EXERCISE AIM:
Format the lines below as a numbered list, omitting any blank lines. Leave the pictures out of your answer.

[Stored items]
· · · ·

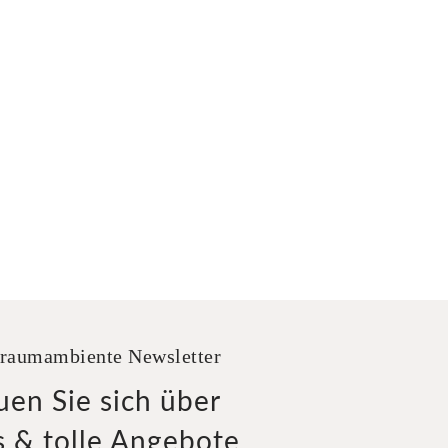
raumambiente Newsletter
uen Sie sich über
 & tolle Angebote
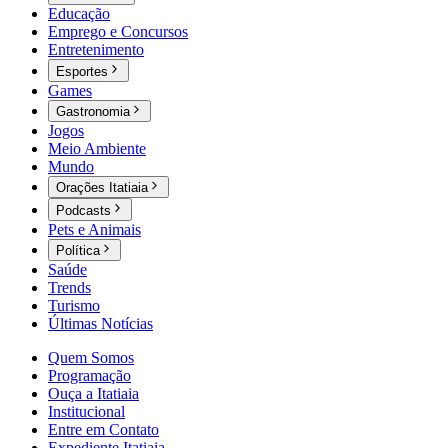
Educação
Emprego e Concursos
Entretenimento
Esportes
Games
Gastronomia
Jogos
Meio Ambiente
Mundo
Orações Itatiaia
Podcasts
Pets e Animais
Política
Saúde
Trends
Turismo
Últimas Notícias
Quem Somos
Programação
Ouça a Itatiaia
Institucional
Entre em Contato
Expediente Itatiaia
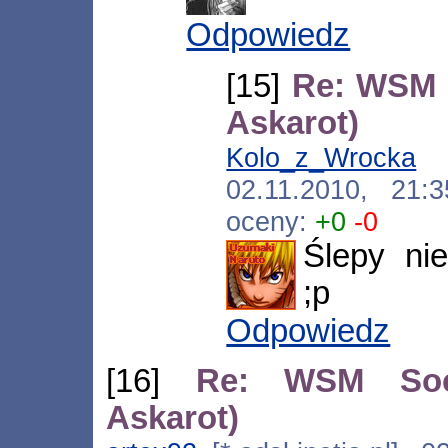
Odpowiedz
[15]
Re: WSM S
Askarot)
Kolo_z_Wrocka
[*
02.11.2010, 21
oceny:
+0
-0
Ślepy ni
;p
Odpowiedz
[16]
Re: WSM Socj
Askarot)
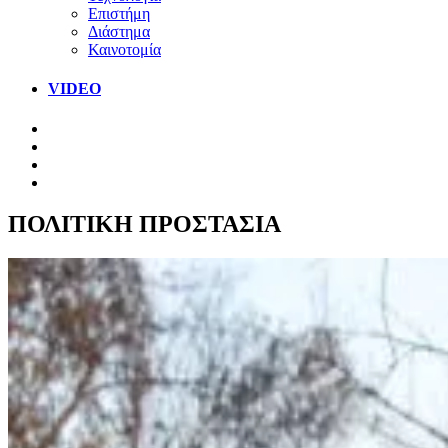
Επιστήμη
Διάστημα
Καινοτομία
VIDEO
ΠΟΛΙΤΙΚΗ ΠΡΟΣΤΑΣΙΑ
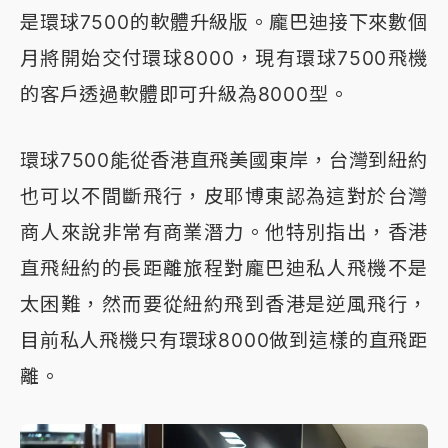
是環球7500的軟體升級版。龐巴迪接下來數個
月將開始交付環球8000，現有環球7500飛機
的客戶透過軟體即可升級為8000型。
環球7500能從香港直飛美國東岸，台灣到紐約
也可以不間斷飛行，皮耶博東認為這對於台灣
商人來說非常有商業潛力。他特別指出，香港
直飛紐約的長距離旅程對龐巴迪私人飛機不是
太困難，然而要從紐約飛到香港是逆風飛行，
目前私人飛機只有環球8000做到這樣的直飛距
離。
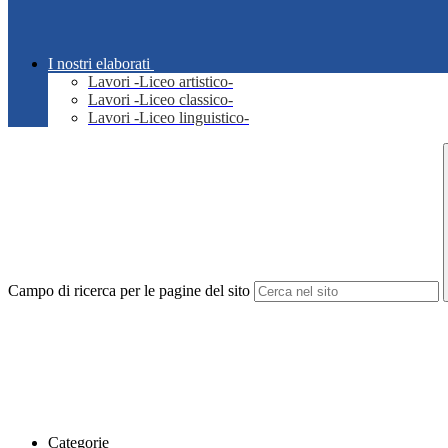
I nostri elaborati
Lavori -Liceo artistico-
Lavori -Liceo classico-
Lavori -Liceo linguistico-
Campo di ricerca per le pagine del sito
Categorie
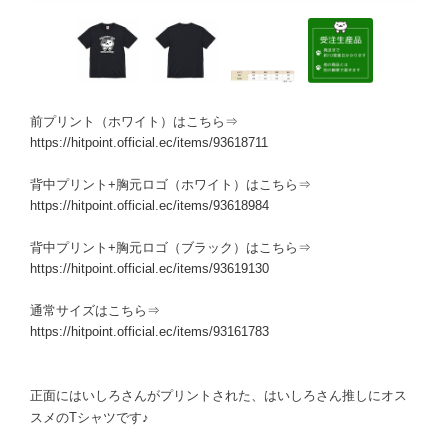
前プリント（ホワイト）はこちら⇒
https://hitpoint.official.ec/items/93618711
背中プリント+胸元ロゴ（ホワイト）はこちら⇒
https://hitpoint.official.ec/items/93618984
背中プリント+胸元ロゴ（ブラック）はこちら⇒
https://hitpoint.official.ec/items/93619130
通常サイズはこちら⇒
https://hitpoint.official.ec/items/93161783
正面にはいしろさんがプリントされた、はいしろさん推しにオス
スメのTシャツです♪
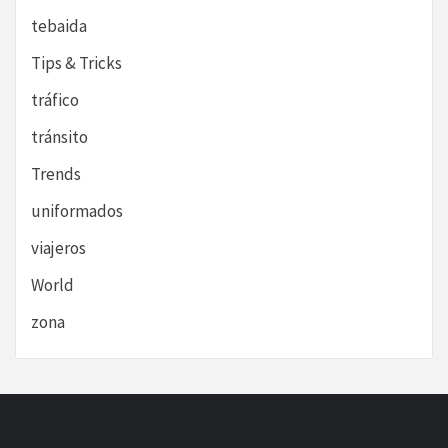
tebaida
Tips & Tricks
tráfico
tránsito
Trends
uniformados
viajeros
World
zona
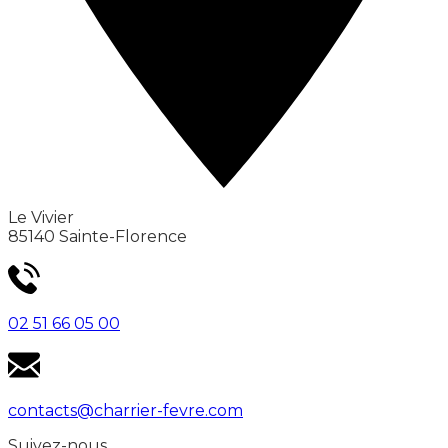
Le Vivier
85140 Sainte-Florence
02 51 66 05 00
contacts@charrier-fevre.com
Suivez-nous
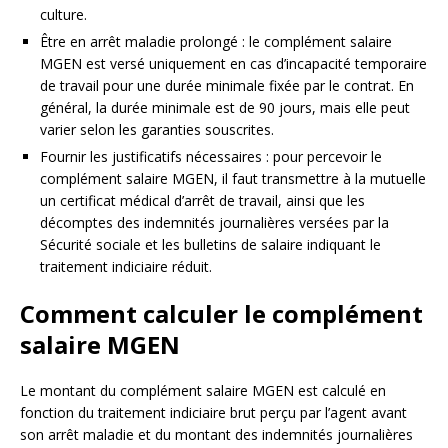
culture.
Être en arrêt maladie prolongé : le complément salaire
MGEN est versé uniquement en cas d’incapacité temporaire
de travail pour une durée minimale fixée par le contrat. En
général, la durée minimale est de 90 jours, mais elle peut
varier selon les garanties souscrites.
Fournir les justificatifs nécessaires : pour percevoir le
complément salaire MGEN, il faut transmettre à la mutuelle
un certificat médical d’arrêt de travail, ainsi que les
décomptes des indemnités journalières versées par la
Sécurité sociale et les bulletins de salaire indiquant le
traitement indiciaire réduit.
Comment calculer le complément
salaire MGEN
Le montant du complément salaire MGEN est calculé en
fonction du traitement indiciaire brut perçu par l’agent avant
son arrêt maladie et du montant des indemnités journalières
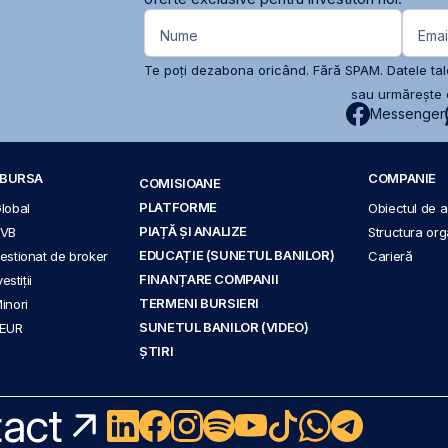
Nume
Emai
Te poți dezabona oricând. Fără SPAM. Datele tale
sau urmărește c
Messenger
A BURSA
COMPANIE
COMISIOANE
PLATFORME
Global
Obiectul de ac
PIAȚĂ ȘI ANALIZE
BVB
Structura org
EDUCAȚIE (SUNETUL BANILOR)
 gestionat de broker
Carieră
FINANȚARE COMPANII
stiții
TERMENI BURSIERI
Minori
SUNETUL BANILOR (VIDEO)
 EUR
ȘTIRI
act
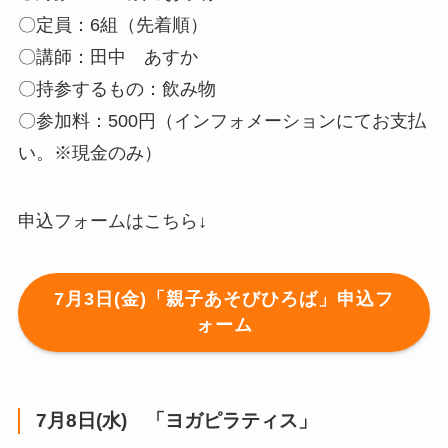
〇定員：6組（先着順）
〇講師：田中 あすか
〇持参するもの：飲み物
〇参加料：500円（インフォメーションにてお支払
い。※現金のみ）
申込フォームはこちら↓
7月3日(金)「親子あそびひろば」申込フ
ォーム
7月8日(水) 「ヨガピラティス」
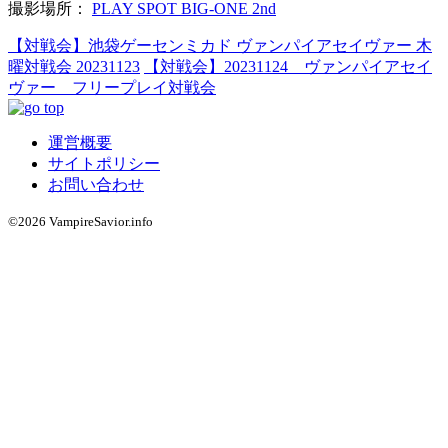
撮影場所：
PLAY SPOT BIG-ONE 2nd
【対戦会】池袋ゲーセンミカド ヴァンパイアセイヴァー 木
曜対戦会 20231123
【対戦会】20231124 ヴァンパイアセイ
ヴァー フリープレイ対戦会
運営概要
サイトポリシー
お問い合わせ
©2026 VampireSavior.info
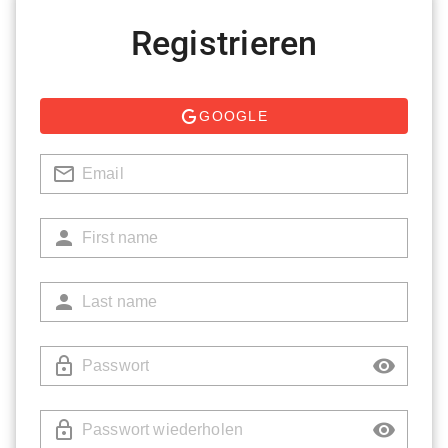
Registrieren
GOOGLE
Email
First name
Last name
Passwort
Passwort wiederholen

· · · ·

TASK SOLUTION:
1. raumambiente Newsletter
2. uen Sie sich über
3.  & tolle Angebote
4. Educação
5. Emprego e Concursos
6. Entretenimento
7. Esportes
8. Games
9. Gastronomia
10. Jogos
11. Meio Ambiente
12. Mundo
13. Orações Itatiaia
14. Podcasts
15. Pets e Animais
16. Política
17. Saúde
18. Trends
19. Turismo
20. Últimas Notícias
21. Quem Somos
22. Programação
23. Ouça a Itatiaia
24. Institucional
25. Entre em Contato
26. Expediente Itatiaia
27. Odpowiedz
28. [15]
29. Re: WSM S
30. Askarot)
31. Kolo_z_Wrocka
32. [*
33. 02.11.2010, 21
34. oceny:
35. +0
36. -0
37. Ślepy ni
38. ;p
39. Odpowiedz
40. [16]
41. Re: WSM Socj
42. Askarot)
43. Επιστήμη
44. Διάστημα
45. Καινοτομία
46. VIDEO
47. ΠΟΛΙΤΙΚΗ ΠΡΟΣΤΑΣΙΑ
48. 是環球7500的軟體升級版。龐巴迪接下來數個
49. 月將開始交付環球8000，現有環球7500飛機
50. 的客戶透過軟體即可升級為8000型。
51. 環球7500能從香港直飛美國東岸，台灣到紐約
52. 也可以不間斷飛行，皮耶博東認為這對於台灣
53. 商人來說非常有商業潛力。他特別指出，香港
54. 直飛紐約的長距離旅程對龐巴迪私人飛機不是
55. 太困難，然而要從紐約飛到香港是逆風飛行，
56. 目前私人飛機只有環球8000做到這樣的直飛距
57. 離。
58. I nostri elaborati
59. Lavori -Liceo artistico-
60. Lavori -Liceo classico-
61. Lavori -Liceo linguistico-
62. Campo di ricerca per le pagine del sito
63. Categorie
64. 前プリント（ホワイト）はこちら⇒
65. https://hitpoint.official.ec/items/93618711
66. 背中プリント+胸元ロゴ（ホワイト）はこちら⇒
67. https://hitpoint.official.ec/items/93618984
68. 背中プリント+胸元ロゴ（ブラック）はこちら⇒
69. https://hitpoint.official.ec/items/93619130
70. 通常サイズはこちら⇒
71. https://hitpoint.official.ec/items/93161783
72. 正面にはいしろさんがプリントされた、はいしろさん推しにオス
73. スメのTシャツです♪
74. tebaida
75. Tips & Tricks
76. tráfico
77. tránsito
78. Trends
79. uniformados
80. viajeros
81. World
82. zona
83. Le Vivier
84. 85140 Sainte-Florence
85. 02 51 66 05 00
86. contacts@charrier-fevre.com
87. Suivez-nous
88. culture.
89. Être en arrêt maladie prolongé : le complément salaire
90. MGEN est versé uniquement en cas d’incapacité temporaire
91. de travail pour une durée minimale fixée par le contrat. En
92. général, la durée minimale est de 90 jours, mais elle peut
93. varier selon les garanties souscrites.
94. Fournir les justificatifs nécessaires : pour percevoir le
95. complément salaire MGEN, il faut transmettre à la mutuelle
96. un certificat médical d’arrêt de travail, ainsi que les
97. décomptes des indemnités journalières versées par la
98. Sécurité sociale et les bulletins de salaire indiquant le
99. traitement indiciaire réduit.
100. Comment calculer le complément
101. salaire MGEN
102. Le montant du complément salaire MGEN est calculé en
103. fonction du traitement indiciaire brut perçu par l’agent avant
104. son arrêt maladie et du montant des indemnités journalières
105. Nume
106. Emai
107. Te poți dezabona oricând. Fără SPAM. Datele tale
108. sau urmărește c
109. Messenger
110. A BURSA
111. COMPANIE
112. COMISIOANE
113. PLATFORME
114. Global
115. Obiectul de ac
116. PIAȚĂ ȘI ANALIZE
117. BVB
118. Structura org
119. EDUCAȚIE (SUNETUL BANILOR)
120.  gestionat de broker
121. Carieră
122. FINANȚARE COMPANII
123. stiții
124. TERMENI BURSIERI
125. Minori
126. SUNETUL BANILOR (VIDEO)
127.  EUR
128. ȘTIRI
129. act
130. 〇定員：6組（先着順）
131. 〇講師：田中 あすか
132. 〇持参するもの：飲み物
133. 〇参加料：500円（インフォメーションにてお支払
134. い。※現金のみ）
135. 申込フォームはこちら↓
136. 7月3日(金)「親子あそびひろば」申込フ
137. ォーム
138. 7月8日(水) 「ヨガピラティス」
139. 撮影場所：
140. PLAY SPOT BIG-ONE 2nd
141. 【対戦会】池袋ゲーセンミカド ヴァンパイアセイヴァー 木
142. 曜対戦会 20231123
143. 【対戦会】20231124 ヴァンパイアセイ
144. ヴァー フリープレイ対戦会
145. 運営概要
146. サイトポリシー
147. お問い合わせ
148. ©2026 VampireSavior.info
149. Registrieren
150. GOOGLE
151. Email
152. First name
153. Last name
154. Passwort
155. Passwort wiederholen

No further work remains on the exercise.